I imagine there will always be limiting factors, but they change with knowledge and technology.
I’m fairly sure that entropy can be recycled/managed well enough that heat/entropy issues will not be end limiters. In fact you could probably take reversible computing and entropy recycling to an extreme and make a computer that actually emitted negative net heat—absorbed entropy from the environment. I’m not sure that future hyperintelligences will necessarily have any need for the cold vacuum.
In fact, ‘entropy’ comes in many different forms. Cosmic rays are particularly undesirable forms of entropy, micrometeorites more so, and then large asteroids and supernovas are just extremums on this same scale. There is always something. A planetary atmosphere and crust provides some nice free armor.
But anyway, I digress. I’m not even absolutely certain there will always be limiting factors, but I’d bet that way. I’d bet that in the long term rare materials are a limiting factor, energy cost is still a limiting factor—but mainly just in terms of energy costs of construction rather than operation, and isolation/cooling/protection is something of a limiting factor, but these may be looking at the problem in the wrong light.
Bigger limiting factors for future hyper-intelligences may be completely non-material—such as proximity to exiting knowledge/computational clusters, and ultimately—novelty (new information).
For example, you could compute a googleplex per second and still be the dumbest hyperintelligence on the block if you are stuck with only human sensory capacities and a slow, high latency connection to other hyperintelligences and knowledge sources.
I’ve thought a little more on how to assign a likelihood to known physics (bayesian evidence and a universal prior) and it led me to the inescapable conclusion that we are still a ways away from final physics.
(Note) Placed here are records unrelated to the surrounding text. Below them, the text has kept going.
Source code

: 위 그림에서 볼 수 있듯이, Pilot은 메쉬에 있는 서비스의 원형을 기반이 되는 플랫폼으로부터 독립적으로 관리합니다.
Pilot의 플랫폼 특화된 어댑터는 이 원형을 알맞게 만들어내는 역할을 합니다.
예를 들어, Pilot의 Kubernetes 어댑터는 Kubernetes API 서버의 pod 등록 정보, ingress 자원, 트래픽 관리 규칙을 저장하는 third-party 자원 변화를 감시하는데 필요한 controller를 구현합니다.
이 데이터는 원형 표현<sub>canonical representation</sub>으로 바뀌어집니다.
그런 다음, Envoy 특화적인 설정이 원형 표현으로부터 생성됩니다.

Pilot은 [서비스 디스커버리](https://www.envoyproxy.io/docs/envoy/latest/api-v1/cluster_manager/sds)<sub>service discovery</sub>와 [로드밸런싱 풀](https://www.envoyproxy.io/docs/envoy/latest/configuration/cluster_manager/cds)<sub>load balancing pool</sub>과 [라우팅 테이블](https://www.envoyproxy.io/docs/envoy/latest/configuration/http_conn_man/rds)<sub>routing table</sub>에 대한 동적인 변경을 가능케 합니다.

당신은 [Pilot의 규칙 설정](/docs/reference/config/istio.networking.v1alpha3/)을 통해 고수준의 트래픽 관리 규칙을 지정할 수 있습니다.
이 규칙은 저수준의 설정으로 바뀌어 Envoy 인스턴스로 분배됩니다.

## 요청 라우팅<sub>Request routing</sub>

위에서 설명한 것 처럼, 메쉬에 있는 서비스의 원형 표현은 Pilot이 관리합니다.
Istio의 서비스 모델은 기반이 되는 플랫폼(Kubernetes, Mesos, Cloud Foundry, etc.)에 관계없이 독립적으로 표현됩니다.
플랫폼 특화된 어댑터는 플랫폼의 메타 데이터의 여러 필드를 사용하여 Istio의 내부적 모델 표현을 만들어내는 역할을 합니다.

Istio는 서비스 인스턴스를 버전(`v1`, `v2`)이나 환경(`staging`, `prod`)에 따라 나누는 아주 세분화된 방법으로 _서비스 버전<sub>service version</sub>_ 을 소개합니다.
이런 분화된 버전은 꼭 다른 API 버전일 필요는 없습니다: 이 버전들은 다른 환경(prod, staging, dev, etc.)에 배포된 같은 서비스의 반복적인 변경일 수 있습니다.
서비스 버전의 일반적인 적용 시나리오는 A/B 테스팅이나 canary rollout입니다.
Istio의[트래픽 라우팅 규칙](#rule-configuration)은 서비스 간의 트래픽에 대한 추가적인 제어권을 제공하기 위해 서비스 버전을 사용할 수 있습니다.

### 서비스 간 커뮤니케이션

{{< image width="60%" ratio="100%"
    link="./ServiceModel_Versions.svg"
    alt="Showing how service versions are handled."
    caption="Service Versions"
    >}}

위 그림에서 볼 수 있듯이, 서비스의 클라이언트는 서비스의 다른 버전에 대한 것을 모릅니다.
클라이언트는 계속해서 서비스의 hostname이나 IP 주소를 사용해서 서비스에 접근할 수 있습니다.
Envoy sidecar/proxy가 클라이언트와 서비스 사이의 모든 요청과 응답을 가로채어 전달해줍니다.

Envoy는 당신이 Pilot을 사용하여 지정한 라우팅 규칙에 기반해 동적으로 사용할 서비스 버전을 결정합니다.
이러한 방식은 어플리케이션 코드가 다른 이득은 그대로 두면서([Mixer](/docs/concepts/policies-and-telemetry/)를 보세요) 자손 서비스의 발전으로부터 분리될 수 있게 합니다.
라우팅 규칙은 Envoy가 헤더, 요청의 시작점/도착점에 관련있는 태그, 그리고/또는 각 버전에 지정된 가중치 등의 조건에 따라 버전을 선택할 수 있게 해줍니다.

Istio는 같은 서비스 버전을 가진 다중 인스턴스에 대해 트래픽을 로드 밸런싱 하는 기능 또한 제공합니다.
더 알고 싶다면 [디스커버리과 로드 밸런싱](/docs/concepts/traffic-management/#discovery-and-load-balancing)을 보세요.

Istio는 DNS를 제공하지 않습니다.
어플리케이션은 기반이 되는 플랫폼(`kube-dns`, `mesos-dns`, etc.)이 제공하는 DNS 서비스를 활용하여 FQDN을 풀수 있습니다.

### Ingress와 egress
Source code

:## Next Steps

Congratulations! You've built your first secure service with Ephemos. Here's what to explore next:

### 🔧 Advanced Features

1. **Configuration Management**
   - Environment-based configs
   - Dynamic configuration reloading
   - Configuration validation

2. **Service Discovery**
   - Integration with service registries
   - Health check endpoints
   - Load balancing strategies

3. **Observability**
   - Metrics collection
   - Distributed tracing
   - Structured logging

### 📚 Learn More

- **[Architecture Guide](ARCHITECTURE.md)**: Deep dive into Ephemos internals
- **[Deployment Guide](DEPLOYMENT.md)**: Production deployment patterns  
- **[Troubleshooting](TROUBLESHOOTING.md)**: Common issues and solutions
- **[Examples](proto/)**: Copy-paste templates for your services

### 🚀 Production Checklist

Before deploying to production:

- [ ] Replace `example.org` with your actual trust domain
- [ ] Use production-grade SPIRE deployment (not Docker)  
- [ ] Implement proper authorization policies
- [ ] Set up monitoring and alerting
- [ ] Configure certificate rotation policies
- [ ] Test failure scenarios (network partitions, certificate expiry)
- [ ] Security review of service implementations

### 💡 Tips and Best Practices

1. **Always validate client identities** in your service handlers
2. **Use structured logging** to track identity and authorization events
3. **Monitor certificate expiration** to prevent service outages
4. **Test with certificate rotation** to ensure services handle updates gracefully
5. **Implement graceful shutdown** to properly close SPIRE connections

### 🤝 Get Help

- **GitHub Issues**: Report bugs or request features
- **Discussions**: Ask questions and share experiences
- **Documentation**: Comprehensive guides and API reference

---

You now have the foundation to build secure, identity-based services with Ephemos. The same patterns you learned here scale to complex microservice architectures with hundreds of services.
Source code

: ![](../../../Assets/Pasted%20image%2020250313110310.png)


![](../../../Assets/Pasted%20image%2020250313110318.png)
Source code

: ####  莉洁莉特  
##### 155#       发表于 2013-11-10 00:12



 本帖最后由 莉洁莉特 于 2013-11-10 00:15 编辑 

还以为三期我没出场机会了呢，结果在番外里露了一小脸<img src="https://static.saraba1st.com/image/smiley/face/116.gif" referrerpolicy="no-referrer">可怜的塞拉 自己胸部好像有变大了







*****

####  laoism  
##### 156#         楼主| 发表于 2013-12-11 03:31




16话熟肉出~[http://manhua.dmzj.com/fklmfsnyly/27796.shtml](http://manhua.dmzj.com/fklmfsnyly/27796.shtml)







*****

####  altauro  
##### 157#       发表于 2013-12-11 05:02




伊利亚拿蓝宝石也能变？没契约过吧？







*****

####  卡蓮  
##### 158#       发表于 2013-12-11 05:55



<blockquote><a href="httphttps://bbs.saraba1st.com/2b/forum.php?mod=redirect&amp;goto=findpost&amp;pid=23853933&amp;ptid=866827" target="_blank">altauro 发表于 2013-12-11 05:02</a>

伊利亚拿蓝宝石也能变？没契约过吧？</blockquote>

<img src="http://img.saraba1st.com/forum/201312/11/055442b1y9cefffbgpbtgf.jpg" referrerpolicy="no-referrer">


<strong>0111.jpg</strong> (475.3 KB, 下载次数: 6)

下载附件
In fact, in the process I’ve been reading up more on QM and it led me to realize that whole tracts of it are .. on the wrong track.
The universal prior as applied to physics is a whole topic in of itself, but it is the best guiding principle as to what ultimate final physics will allow. Creation of baby universes is dependent on GR and a prediction of loop quantum gravity in particular, I haven’t gotten to those maths yet. A more basic first question might be something like—which is more a prior likely—analog or digital and by how much? I’m betting digital, but if analog is not ruled out by the UP it could allow for unlimited local computation in principle, as one example.
That violates the second law of thermodynamics unless you discover an infinite heat sink, which requires a specific type of new physics.
This all depends on what is being limited by these factors, which is your values. If you value sentient life, you need computing power. If you value novelty and learning, you also need computing power, but there might be diminishing returns (of course, it is not inconsistent to value sentience with diminishing returns, though most humans who do are inconstant).
I’m skeptical of this. Can you show your work? I’m particularly doubtful of your opinions on QM, unless they’re based on some interesting point about induction, in which case I’m only as doubtful of that as I am of the rest of this paragraph.
No, the only thing baby universes and LQG have in common is that Lee Smolin studies them. He hypothesized baby universes not based on LQG, but because they allow a form of natural selection that has a chance of predicting life-filled universes without having to think about anthropic considerations. This seems like a horribly confused reason. The theory has no evidence in its favour, so it probability is not higher than its prior. In fact, according to Smolin’s Wikipedia page, it has been falsified by a discovery that the mass of the strange quark is not tuned for optimal black hole production.
If a prior prohibits an analog universe, than it is a suboptimal prior.